Glad you haven't been swallowed by quickmud (sorta like quicksand) between the house and the barn....
We call that stuff suckmuck, and no, even with the recent rain, I haven't been in danger of it for a couple of weeks. WHEW.
You mentioned the fact that for some reason all the other creatures on Pandora have six limbs while the Na'vi only have four. I agree that it seemed a bit odd, and also nonsensical when you consider the horse-like creatures in a rainforest environment. How does something like a horse evolve in a jungle? It just seemed so impractical, what with all that treacherous terrain filled with soft moss and roots sticking out of the ground. It's like they didn't think at all about realism, just about making it look cool. Which is sometimes okay, but I had other problems with the film, so it was just one more thing to add to my annoyances.

"Each of those guys is following orders, and it will hurt someone back home when they don't return."

What also irritated me about the soldiers was how obviously all of them were made to act like ignorant rednecks. When the evil general was showing them footage of the Na'vi homeland and mentioned they worshipped "some kind of deity", all the soldiers started scoffing and laughing. "Ohh, look how ignorant and intolerant they are, they have no respect for nature. Doesn't it just make you want to see all of them killed in battle?" The dividing line between good and evil, black and white (or blue and white) was embarrassingly blatant in that movie. Like you said, a 12-year-old could have written the script.

In fact....

*cracks up* Oh, that is SO cool!

And you are quite right. Horses do not do well in forests, and are by nature plains animals. So yeah, unless there are plains on Pandora which we weren't shown, it is unlikely that they would have evolved there.


You two should both have been film critics! Hilarious! And astute. Did I mention astute?

The "Dances with Wolves" and "Pocahontas" parallels have been made before, so I guess one could give Cameron the benefit of the doubt and say he was working with an archetypal story. Right? naaaaaah..... too easy. He has too much leeway with his power to go that easy route.

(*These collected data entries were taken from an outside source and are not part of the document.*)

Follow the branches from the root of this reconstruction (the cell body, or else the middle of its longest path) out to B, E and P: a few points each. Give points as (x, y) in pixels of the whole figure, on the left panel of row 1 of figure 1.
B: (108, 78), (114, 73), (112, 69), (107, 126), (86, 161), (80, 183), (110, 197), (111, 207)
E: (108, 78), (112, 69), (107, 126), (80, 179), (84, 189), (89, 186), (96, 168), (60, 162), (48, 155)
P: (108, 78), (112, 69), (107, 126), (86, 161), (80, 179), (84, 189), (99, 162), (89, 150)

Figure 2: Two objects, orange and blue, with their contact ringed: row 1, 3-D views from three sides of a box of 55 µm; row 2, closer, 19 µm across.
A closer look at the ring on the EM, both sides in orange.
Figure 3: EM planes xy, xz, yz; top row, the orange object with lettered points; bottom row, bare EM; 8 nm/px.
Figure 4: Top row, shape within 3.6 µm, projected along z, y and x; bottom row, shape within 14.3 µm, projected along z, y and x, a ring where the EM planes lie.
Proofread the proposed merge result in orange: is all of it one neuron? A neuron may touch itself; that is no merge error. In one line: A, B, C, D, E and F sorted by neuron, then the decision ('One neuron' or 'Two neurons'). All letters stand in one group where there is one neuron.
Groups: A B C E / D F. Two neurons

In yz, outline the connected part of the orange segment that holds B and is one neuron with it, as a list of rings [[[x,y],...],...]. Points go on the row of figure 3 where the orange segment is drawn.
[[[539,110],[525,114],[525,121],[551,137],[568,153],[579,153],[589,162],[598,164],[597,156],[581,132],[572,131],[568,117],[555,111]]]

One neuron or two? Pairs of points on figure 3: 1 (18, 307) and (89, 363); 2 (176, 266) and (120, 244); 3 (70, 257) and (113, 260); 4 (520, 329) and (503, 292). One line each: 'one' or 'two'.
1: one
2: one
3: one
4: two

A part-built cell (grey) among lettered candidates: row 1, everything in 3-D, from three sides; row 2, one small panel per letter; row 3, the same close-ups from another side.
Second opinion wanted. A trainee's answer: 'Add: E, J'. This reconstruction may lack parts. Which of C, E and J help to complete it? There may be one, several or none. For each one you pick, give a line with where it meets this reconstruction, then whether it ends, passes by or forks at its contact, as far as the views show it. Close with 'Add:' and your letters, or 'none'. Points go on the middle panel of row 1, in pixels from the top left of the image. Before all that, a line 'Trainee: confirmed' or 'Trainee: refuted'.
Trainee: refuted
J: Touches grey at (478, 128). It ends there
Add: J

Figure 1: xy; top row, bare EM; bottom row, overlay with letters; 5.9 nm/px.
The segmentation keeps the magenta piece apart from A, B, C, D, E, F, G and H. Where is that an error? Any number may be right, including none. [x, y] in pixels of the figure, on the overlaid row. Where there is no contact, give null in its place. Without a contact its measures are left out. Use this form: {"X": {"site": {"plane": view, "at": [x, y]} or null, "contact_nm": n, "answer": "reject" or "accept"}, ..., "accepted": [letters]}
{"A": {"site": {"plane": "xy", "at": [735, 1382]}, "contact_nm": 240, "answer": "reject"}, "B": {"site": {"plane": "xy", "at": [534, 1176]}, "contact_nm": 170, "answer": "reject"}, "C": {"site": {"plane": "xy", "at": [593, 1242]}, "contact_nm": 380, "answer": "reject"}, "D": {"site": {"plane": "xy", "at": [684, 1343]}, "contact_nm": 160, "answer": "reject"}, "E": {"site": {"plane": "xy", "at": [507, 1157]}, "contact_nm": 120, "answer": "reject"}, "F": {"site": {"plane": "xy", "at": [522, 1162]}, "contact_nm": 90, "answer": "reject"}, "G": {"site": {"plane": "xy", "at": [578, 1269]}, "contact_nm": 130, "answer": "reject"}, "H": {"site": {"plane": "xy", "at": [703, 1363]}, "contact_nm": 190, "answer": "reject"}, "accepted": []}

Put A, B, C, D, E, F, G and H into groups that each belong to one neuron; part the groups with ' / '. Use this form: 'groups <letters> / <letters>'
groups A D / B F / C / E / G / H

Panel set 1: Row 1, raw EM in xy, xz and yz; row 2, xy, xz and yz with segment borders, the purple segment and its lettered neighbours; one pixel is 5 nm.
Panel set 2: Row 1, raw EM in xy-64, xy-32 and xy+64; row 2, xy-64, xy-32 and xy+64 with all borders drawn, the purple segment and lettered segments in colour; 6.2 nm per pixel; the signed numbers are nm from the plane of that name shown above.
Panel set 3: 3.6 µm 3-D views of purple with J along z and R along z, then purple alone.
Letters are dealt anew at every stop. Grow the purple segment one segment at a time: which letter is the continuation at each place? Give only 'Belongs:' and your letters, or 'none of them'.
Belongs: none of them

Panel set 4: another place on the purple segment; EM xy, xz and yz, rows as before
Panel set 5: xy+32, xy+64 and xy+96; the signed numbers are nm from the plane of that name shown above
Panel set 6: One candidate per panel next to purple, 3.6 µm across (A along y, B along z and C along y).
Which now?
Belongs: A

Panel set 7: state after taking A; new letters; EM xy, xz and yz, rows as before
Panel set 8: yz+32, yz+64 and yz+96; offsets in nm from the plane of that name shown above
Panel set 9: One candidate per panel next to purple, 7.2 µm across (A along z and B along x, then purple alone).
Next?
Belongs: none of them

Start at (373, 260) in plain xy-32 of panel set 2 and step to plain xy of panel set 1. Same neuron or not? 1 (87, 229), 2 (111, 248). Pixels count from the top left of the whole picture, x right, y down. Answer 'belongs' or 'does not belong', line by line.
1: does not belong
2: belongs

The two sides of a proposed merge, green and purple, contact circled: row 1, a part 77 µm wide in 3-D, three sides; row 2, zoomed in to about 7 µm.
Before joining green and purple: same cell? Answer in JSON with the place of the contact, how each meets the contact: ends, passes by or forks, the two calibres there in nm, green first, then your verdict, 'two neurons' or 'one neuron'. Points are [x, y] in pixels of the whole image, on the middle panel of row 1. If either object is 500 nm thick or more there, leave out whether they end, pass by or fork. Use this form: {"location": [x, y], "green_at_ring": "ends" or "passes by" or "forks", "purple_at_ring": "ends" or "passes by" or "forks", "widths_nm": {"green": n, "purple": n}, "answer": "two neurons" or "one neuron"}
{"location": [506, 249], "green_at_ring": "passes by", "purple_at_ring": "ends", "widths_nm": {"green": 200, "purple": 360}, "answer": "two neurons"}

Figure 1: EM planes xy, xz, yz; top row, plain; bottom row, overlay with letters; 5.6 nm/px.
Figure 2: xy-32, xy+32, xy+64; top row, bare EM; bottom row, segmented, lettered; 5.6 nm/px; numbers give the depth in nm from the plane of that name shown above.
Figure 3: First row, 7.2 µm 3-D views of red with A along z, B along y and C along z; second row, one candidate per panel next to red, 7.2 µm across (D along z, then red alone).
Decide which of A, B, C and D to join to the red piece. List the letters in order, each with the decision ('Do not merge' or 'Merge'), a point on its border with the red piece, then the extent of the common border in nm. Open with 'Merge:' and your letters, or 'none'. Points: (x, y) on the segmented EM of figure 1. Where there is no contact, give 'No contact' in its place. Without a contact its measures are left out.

But as the tree-hugger I am, I can't say I wasn't a little bit pleased with the in-your-face message, because it basically *is* a kids' movie, violence notwithstanding. I don't think that this is brainwashing. It's the kind of thing that will make kids rightly question things in their own lives and cultures, and maybe...just maybe...when they are a little older and able to make the transition...to be a little bit more tolerant because of what they learned.

No, not subtle at all. But neither was Bambi. And that movie was so formative for me. It instilled the idea of empathy in me forever, though I couldn't fully process it and implement it 'til I was older.

So I look forward to seeing what this highly influential movie will do to the outlook of those impressionable wee ones who are growing up on it now, in their critical stages of mental development. I think it won't be bad. I can only hope.